Why should you learn Italian? Here we imagine five stories, five lives, where studying Italian can make all the difference.
Jing, 25, is working as a sous-chef at an Italian restaurant in Cambridge. She fell in love with la cucina italiana during culinary school and is thrilled to be working in an authentic trattoria– the chef, manager, and two of the waiters are from Italy. Shouts of “li mortacci tua!” and “sbrigati!” ring through the kitchen throughout the busy dinner service, and she’d really like to understand what they’re saying- and maybe even contribute to the melee! She’s also interested in learning the origins behind food names and how to pronounce them correctly. It gives you a completely different perspective on food when you know that supplì al telefono are “telephone wires” and a pasta all’arrabbiata is an “angry pasta.”

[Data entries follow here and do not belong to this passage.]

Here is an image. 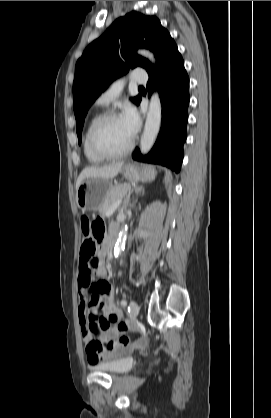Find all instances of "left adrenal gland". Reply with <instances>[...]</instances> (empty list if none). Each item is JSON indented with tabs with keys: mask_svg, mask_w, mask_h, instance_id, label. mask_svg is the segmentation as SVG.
Instances as JSON below:
<instances>
[{
	"mask_svg": "<svg viewBox=\"0 0 271 418\" xmlns=\"http://www.w3.org/2000/svg\"><path fill=\"white\" fill-rule=\"evenodd\" d=\"M133 192H135L136 194H139V193H142V195L144 194V186L143 185H141V186H136V187H134L132 190H131V192H129V194L127 195V197H126V199H125V201H124V203H123V205L126 207V206H128V204L130 203V196H131V194L133 193Z\"/></svg>",
	"mask_w": 271,
	"mask_h": 418,
	"instance_id": "obj_1",
	"label": "left adrenal gland"
}]
</instances>
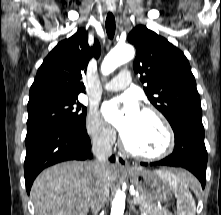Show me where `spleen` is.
<instances>
[{
	"mask_svg": "<svg viewBox=\"0 0 221 215\" xmlns=\"http://www.w3.org/2000/svg\"><path fill=\"white\" fill-rule=\"evenodd\" d=\"M172 189L177 198L178 215H195L196 205L189 191L195 189L197 181L190 173L179 171L176 173L157 171Z\"/></svg>",
	"mask_w": 221,
	"mask_h": 215,
	"instance_id": "spleen-1",
	"label": "spleen"
}]
</instances>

Brother and sister Joey and Angela, 30 and 28 respectively, are from Revere and run a small beverage distribution company that’s been in their family for three generations, since the days that their grandparents Salvatore and Rosangela came to Boston from a small town in Sicily. The kids never showed much interest in learning the native language of their nonni, but all that changed when Nonna Rosa passed away. Seeing their Nonno Turi so alone made Joey and Angela realize how much they wanted to get closer to him and to their heritage. The most important phrase that they’ve learned so far in their Italian classes is one that they’ve heard a lot in their lives- “Ti voglio bene!”
Peter, 38, is a violinist and teaches music at a private school in Brookline. 20 years ago he moved to Boston to go to college here, and he hasn’t left since. He fell in love with the history of the city and its vibrant cultural life. He loves all types of music but has begun to develop a special fondness for Italian opera and never misses a show of the Boston Lyric Opera. As a musician he knows a lot of Italian words- forte, piano, allegro ma non troppo– and has even learned the meanings of many of his favorite arias- La donna è mobile, Una voce poco fa, Va pensiero– by heart. He is finally ready to take his knowledge of the language of music to the next level.

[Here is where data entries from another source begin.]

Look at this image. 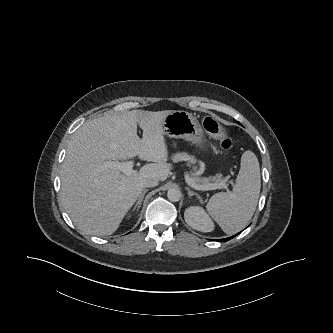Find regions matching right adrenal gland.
Here are the masks:
<instances>
[{"instance_id":"1","label":"right adrenal gland","mask_w":333,"mask_h":333,"mask_svg":"<svg viewBox=\"0 0 333 333\" xmlns=\"http://www.w3.org/2000/svg\"><path fill=\"white\" fill-rule=\"evenodd\" d=\"M148 192V189H145L142 194L140 195V197L138 198L135 206H134V210L137 208V212L139 211L140 207H141V204H142V201L144 199V196L145 194Z\"/></svg>"}]
</instances>
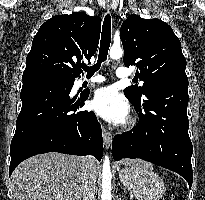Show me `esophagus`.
<instances>
[{"instance_id": "34e87169", "label": "esophagus", "mask_w": 205, "mask_h": 200, "mask_svg": "<svg viewBox=\"0 0 205 200\" xmlns=\"http://www.w3.org/2000/svg\"><path fill=\"white\" fill-rule=\"evenodd\" d=\"M107 9H110V4L107 3L106 5ZM102 136L105 147L108 149L112 142V134L109 132L105 127L102 128Z\"/></svg>"}]
</instances>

No less happy of his decision, and joining him in his classes, is Peter’s girlfriend, Alicia, 36, a lover of Italian Renaissance Art and frequent visitor to the Boston Museum of Fine Art. Fifteen years ago she went on a dream trip with two girlfriends to Florence and Rome, and spent three weeks soaking in the masterpieces of the Uffizi and the Musei Vaticani. Beyond the museum walls, from the street vendors outside the Duomo in Florence to the indolent ragazzi hanging out along the banks of the Tiber in Rome, the scenery was as interesting as any Caravaggio painting! Alicia wishes that she could have communicated with the locals; but she’ll be ready next time- the not-too-distant future has a return trip to Italy in store for Peter and her.

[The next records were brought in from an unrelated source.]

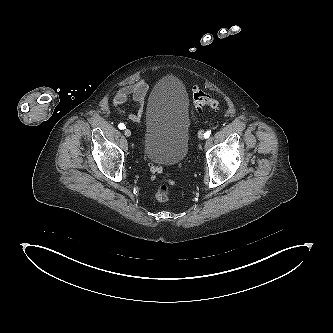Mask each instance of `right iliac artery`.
Instances as JSON below:
<instances>
[{
    "instance_id": "82829eb1",
    "label": "right iliac artery",
    "mask_w": 333,
    "mask_h": 333,
    "mask_svg": "<svg viewBox=\"0 0 333 333\" xmlns=\"http://www.w3.org/2000/svg\"><path fill=\"white\" fill-rule=\"evenodd\" d=\"M118 128L121 129V130H124L126 128L125 124L124 123H120L118 125Z\"/></svg>"
}]
</instances>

Cesar, 55, started watching Italian movies 5 years ago when he saw La Vita E’ Bella at a friend’s house. For Cesar that day initiated a private Odyssey through the masterpieces of Italian cinema, beginning with some other works of Benigni- Johnny Stecchino and Non Ci Resta Che Piangere, and travelling on through Gabriele Muccino (L’Ultimo Bacio), Giuseppe Tornatore (Nuovo Cinema Paradiso), Pier Paolo Pasolini (Il Decameron), Francesco Rosi (Salvatore Giuliano) and Federico Fellini (La Dolce Vita), just to name a few. After having started Italian classes he has gone back to watch the movies again- and it has been the best thing that has happened to him since seeing La Vita E’ Bella for the first time!
The reasons to study Italian are these and many more. Italian is a language of music, art, cinema, fashion, cuisine, literature, poetry and philosophy, and it is the language of the 60 million residents of the Bel Paese and their diaspora all around the world. What’s your reason?